# Working with Document Metadata

Metadata provides critical context about documents that enhances search, retrieval, and organization. In this notebook, we'll explore how to extract, attach, and use metadata in document processing pipelines.

## Learning Objectives

By the end of this notebook, you will be able to:
- Extract metadata from document content and filenames
- Attach metadata to LlamaIndex Document objects
- Propagate metadata through node parsing
- Understand common metadata fields and their uses

## Why Metadata Matters

Metadata enriches documents with contextual information:
- **Context** - Author, date, source, topic information
- **Filtering** - Find documents from specific date ranges or sources
- **Relevance** - Identify which documents are most important
- **Organization** - Group related documents together
- **Search enhancement** - Improve retrieval accuracy with metadata filters

In [None]:
## Extracting and Attaching Metadata

from llama_index.core import Document
from llama_index.core.node_parser import SimpleNodeParser
import os
from datetime import datetime

# Sample document with metadata potential
sample_doc = """
# Annual Report 2023
## Financial Performance
Our company achieved record profits in 2023, with revenue increasing 15% compared to 2022.

## Product Launches
The new X1000 product line was launched in March 2023 and has exceeded sales expectations.

## Future Outlook
We expect continued growth in 2024, driven by expansion into European markets.
"""

# Document file information
filename = "annual_report_2023.md"
file_path = f"/documents/{filename}"

def extract_basic_metadata(content, filename, file_path):
    """
    Extract basic metadata from document content and file information.
    
    Args:
        content (str): Document text
        filename (str): Name of the file
        file_path (str): Full path to the file
        
    Returns:
        dict: Extracted metadata
    """
    # Extract file information
    file_metadata = {
        "file_name": filename,
        "file_path": file_path,
        "file_type": os.path.splitext(filename)[1][1:],  # Extension without dot
        "file_size": len(content),  # Size in characters
        "extracted_date": datetime.now().strftime("%Y-%m-%d")
    }

    # Extract year from content or filename
    for year in ["2024", "2023", "2022"]:
        if year in content or year in filename:
            file_metadata["year"] = year
            break

    # Detect document type
    content_lower = content.lower()
    filename_lower = filename.lower()
    
    if "annual report" in content_lower or "annual report" in filename_lower:
        file_metadata["document_type"] = "annual_report"
    elif "quarterly report" in content_lower or "quarterly" in filename_lower:
        file_metadata["document_type"] = "quarterly_report"

    return file_metadata

# Extract metadata
metadata = extract_basic_metadata(sample_doc, filename, file_path)

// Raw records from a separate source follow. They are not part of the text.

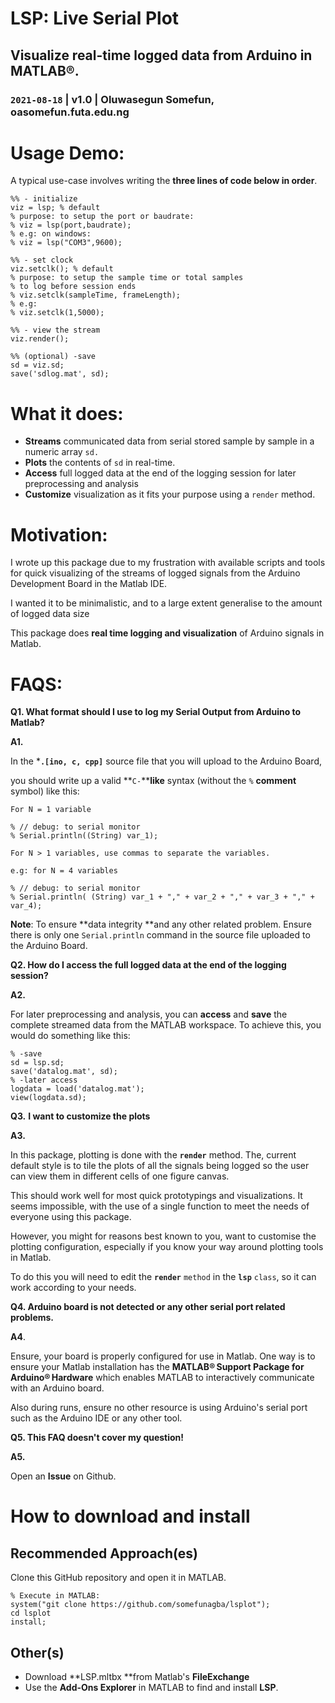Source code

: # LSP: Live Serial Plot
## **Visualize real-time logged data from Arduino in MATLAB®.**
### `2021-08-18` | **v1.0** | **Oluwasegun Somefun, oasomefun.futa.edu.ng**
# **Usage Demo:**

A typical use-case involves writing the **three lines of code below in order**.

```matlab:Code
%% - initialize
viz = lsp; % default
% purpose: to setup the port or baudrate: 
% viz = lsp(port,baudrate);
% e.g: on windows: 
% viz = lsp("COM3",9600);

%% - set clock
viz.setclk(); % default
% purpose: to setup the sample time or total samples 
% to log before session ends
% viz.setclk(sampleTime, frameLength);
% e.g:
% viz.setclk(1,5000);

%% - view the stream
viz.render();

%% (optional) -save
sd = viz.sd;
save('sdlog.mat', sd);

```

# What it does:

   -  **Streams** communicated data from serial stored sample by sample in a numeric array `sd.`  
   -  **Plots** the contents of `sd` in real-time. 
   -  **Access** full logged data at the end of the logging session for later preprocessing and analysis 
   -  **Customize** visualization as it fits your purpose using a `render` method. 

# Motivation:

I wrote up this package due to my frustration with available scripts and tools for quick visualizing of the streams of logged signals from the Arduino Development Board in the Matlab IDE.

I wanted it to be minimalistic, and to a large extent generalise to the amount of logged data size

This package does **real time logging and visualization** of Arduino signals in Matlab.

# FAQS:

**Q1. What format should I use to log my Serial Output from Arduino to Matlab?**

**A1.**

In the ***`.[ino, c, cpp]`** source file that you will upload to the Arduino Board, 

you should write up a valid **`C-`****like** syntax (without the `%` **comment** symbol) like this:

`For N = 1 variable`

```matlab:Code
% // debug: to serial monitor
% Serial.println((String) var_1);
```

`For N > 1 variables, use commas to separate the variables. `

`e.g: for N = 4 variables`

```matlab:Code
% // debug: to serial monitor
% Serial.println( (String) var_1 + "," + var_2 + "," + var_3 + "," + var_4);
```

**Note**: To ensure **data integrity **and any other related problem. Ensure there is only one `Serial.println` command in the source file uploaded to the Arduino Board.

  

**Q2. How do I access the full logged data at the end of the logging session?**

**A2.**

For later preprocessing and analysis, you can **access** and **save** the complete streamed data from the MATLAB workspace. To achieve this, you would do something like this:

```matlab:Code(Display)
% -save
sd = lsp.sd;
save('datalog.mat', sd);
% -later access
logdata = load('datalog.mat');
view(logdata.sd); 
```

  

**Q3.** **I want to customize the plots**

**A3.**

In this package, plotting is done with the **`render`** method. The, current default style is to tile the plots of all the signals being logged so the user can view them in different cells of one figure canvas. 

This should work well for most quick prototypings and visualizations. It seems impossible, with the use of a single function to meet the needs of everyone using this package.

However, you might for reasons best known to you, want to customise the plotting configuration, especially if you know your way around plotting tools in Matlab. 

To do this you will need to edit the **`render`** `method` in the **`lsp`** `class`, so it can work according to your needs.

  

**Q4. Arduino board is not detected or any other serial port related problems.**

**A4**.

Ensure, your board is properly configured for use in Matlab. One way is to ensure your Matlab installation has the **MATLAB® Support Package for Arduino® Hardware** which enables MATLAB to interactively communicate with an Arduino board.

Also during runs, ensure no other resource is using Arduino's serial port such as the Arduino IDE or any other tool.

**Q5. This FAQ doesn't cover my question!**

**A5.**

Open an **Issue** on Github.

# How to download and install
## Recommended Approach(es) 

Clone this GitHub repository and open it in MATLAB.

```matlab:Code
% Execute in MATLAB:
system("git clone https://github.com/somefunagba/lsplot");
cd lsplot  
install;
```

## Other(s)

   -  Download **LSP.mltbx **from Matlab's **FileExchange**  
   -  Use the **Add-Ons Explorer** in MATLAB to find and install **LSP**.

# Create document with metadata
doc = Document(text=sample_doc, metadata=metadata)

# Display document with metadata
print("Document Created:\n")
print("=" * 80)
print(f"Text (first 100 chars): {doc.text[:100]}...\n")

print("Metadata:")
for key, value in doc.metadata.items():
    print(f"  {key:<20}: {value}")

print("\n✓ Metadata extracted and attached to document")

In [None]:
## Metadata Propagation to Nodes

# Create nodes with metadata propagation
parser = SimpleNodeParser.from_defaults()
nodes = parser.get_nodes_from_documents([doc])

print("Metadata Propagation:\n")
print("=" * 80)
print(f"\nNodes created: {len(nodes)}")
print(f"Node text length: {len(nodes[0].text)} characters\n")

print("Node metadata (inherited from document):")
for key, value in nodes[0].metadata.items():
    print(f"  {key:<20}: {value}")

print("\n✓ Metadata automatically propagated from document to nodes")
print("\nThis ensures metadata is preserved throughout the processing pipeline,")
print("enabling filtered search and retrieval at the node level.")

## Summary

We've explored how to work with document metadata in LlamaIndex:

### Key Concepts

1. **Metadata Extraction** - Extract from:
   - File information (name, path, type, size)
   - Content analysis (dates, document types)
   - Timestamps (extraction date)

2. **Metadata Attachment** - Attach to Document objects:
   - Pass as `metadata` parameter
   - Use dictionary format
   - Include relevant contextual fields

3. **Metadata Propagation** - Automatically flows to:
   - Nodes created from documents
   - Chunks generated by parsers
   - All downstream processing steps

### Common Metadata Fields

- **Source info**: `file_name`, `file_path`, `file_type`
- **Temporal**: `year`, `date`, `extracted_date`
- **Classification**: `document_type`, `category`, `topic`
- **Size**: `file_size`, `page_count`, `word_count`
- **Origin**: `author`, `source`, `url`

### Best Practices

- Extract metadata early in the pipeline
- Use consistent field names across documents
- Include both file-based and content-based metadata
- Document your metadata schema
- Test metadata propagation through your pipeline

Metadata is essential for building sophisticated search and retrieval systems that go beyond simple text matching.